One solution is to outsource the auditing process. Naturally, if you are involved in outsourcing audits, you need to ensure the conduct of the audit and the output from the audit will be fit for purpose and will fully meet your expectations and requirements of those of your various interested parties. This is where URM can assist. We have extensive audit experience and offer a flexible range of audit services to support your audit approach. We are able to conduct a full audit programme or individual audits against key management system standards, as well as processes or specific controls from standards such as ISO 27001 (Information Security), ISO 22301, (Business Continuity), ISO 20000 (IT Service Management) and ISO 9001 (Quality).
URM is also a registered Payment Card Industry (PCI) Qualified Security Assessor (QSA) and is qualified to assess and audit merchants and service providers. In addition, we have expertise and experience in:
- Assessing your compliance with current data protection legislation
- Conducting a full range of IT audits, including process driven and hardware and system specific
- Providing an independent and informed assessment of third parties (e.g. key suppliers)
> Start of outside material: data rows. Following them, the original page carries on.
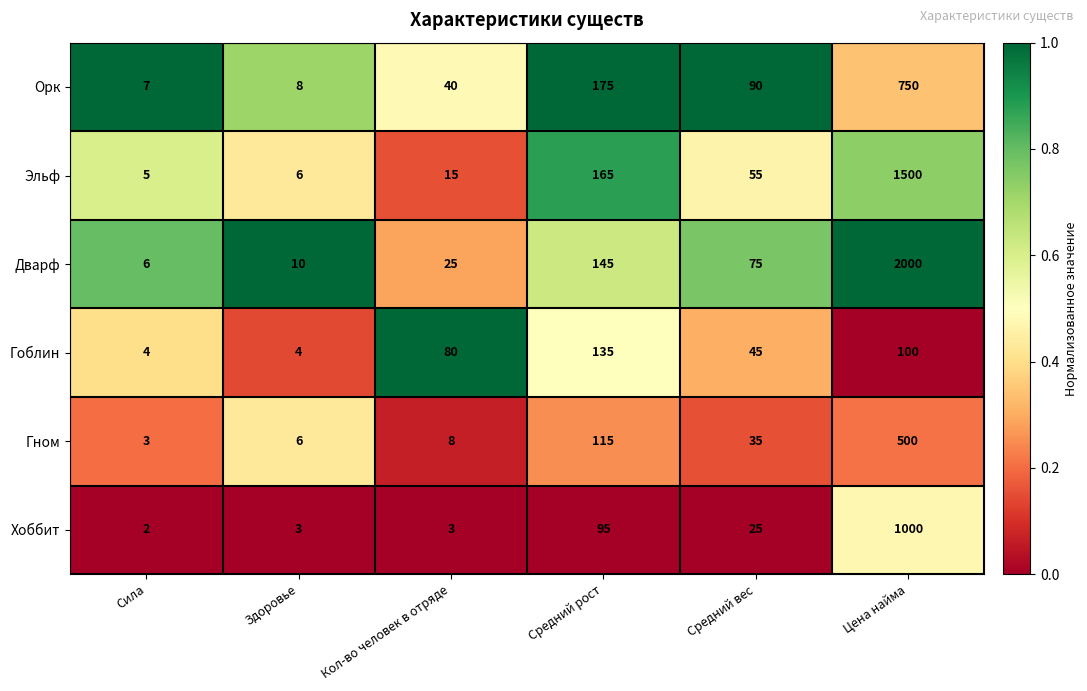

What is the highest value of the Гном series?

500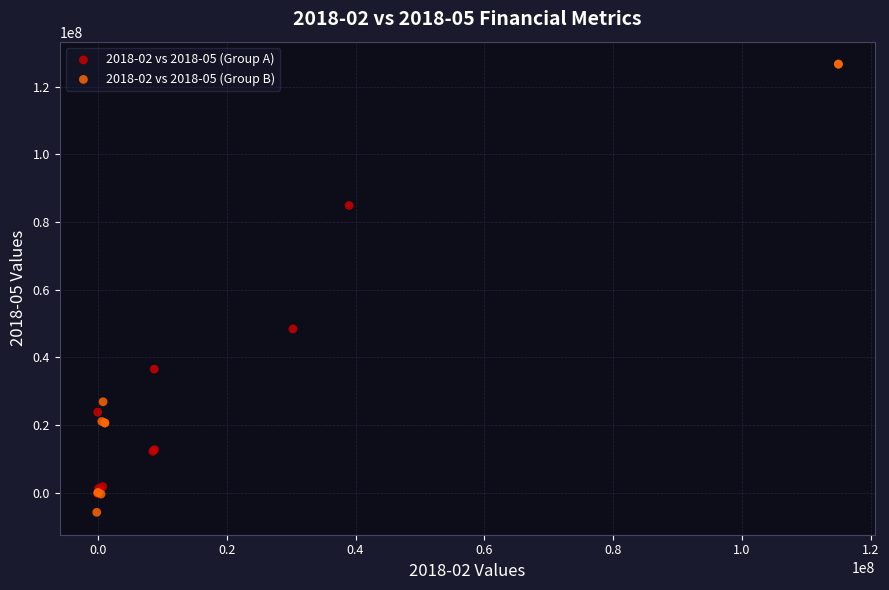

Which series reaches the maximum Y coordinate?

2018-02 vs 2018-05 (Group B)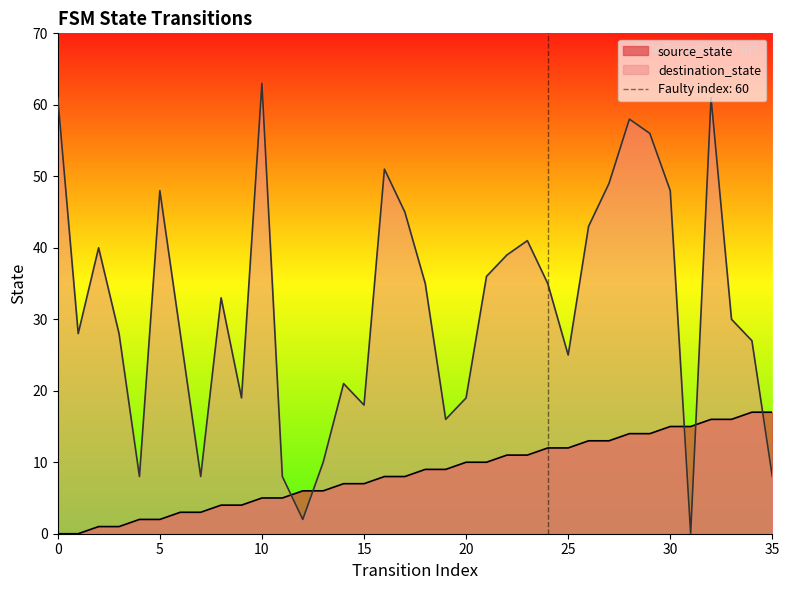

At which category does destination_state reach its first local valley?

1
- Delivering integrated management system audits.
Our Auditing Approach
Our established and proven audit methodology is based on analysing your requirements and ensuring that the results produced from audits are accurate and repeatable. The methodology, which adopts a sampling approach, follows these steps:
- Defining and detailing the scope of the audit or audit programme
- Planning and managing the programme of work
- Interviewing identified individuals
- Creating and implementing test plans
- Reviewing and auditing processes
- Agreeing actions with auditees
- Producing a detailed report of findings
- Following up on agreed actions
- Reporting audit attestation to governing bodies.
The extent of the audit and the evidence sought is based on your requirements and is agreed at the outset. We provide recommendations on audit approaches based on our experience, good practice and in the case of documented standards, the defined requirements. Alternatively, we can offer the flexibility of adopting your internal methodology, with our auditor(s) acting as a member of your internal audit function. One of URM’s underlying goals in any customer engagement is to maximise knowledge and skills transfer and we encourage, if desired, your staff to shadow our auditors. For more detailed training and insights, you can also attend our Practitioner Certificate in Information Security Auditing course.
We have a team of qualified auditors who bring with them a vast range of expertise and experience. This expertise incorporates a combination of auditing skills (e.g. CISA qualified), knowledge of Standards (e.g. ISO 27001, ISO 22301, ISO 9001 and PCI-DSS), IT technical knowledge (e.g. databases, networking, operating systems and applications) and the interpersonal skills necessary to extract the maximum information from interviewees. Our auditors are also able to apply a pragmatic business-based approach to audit requirements.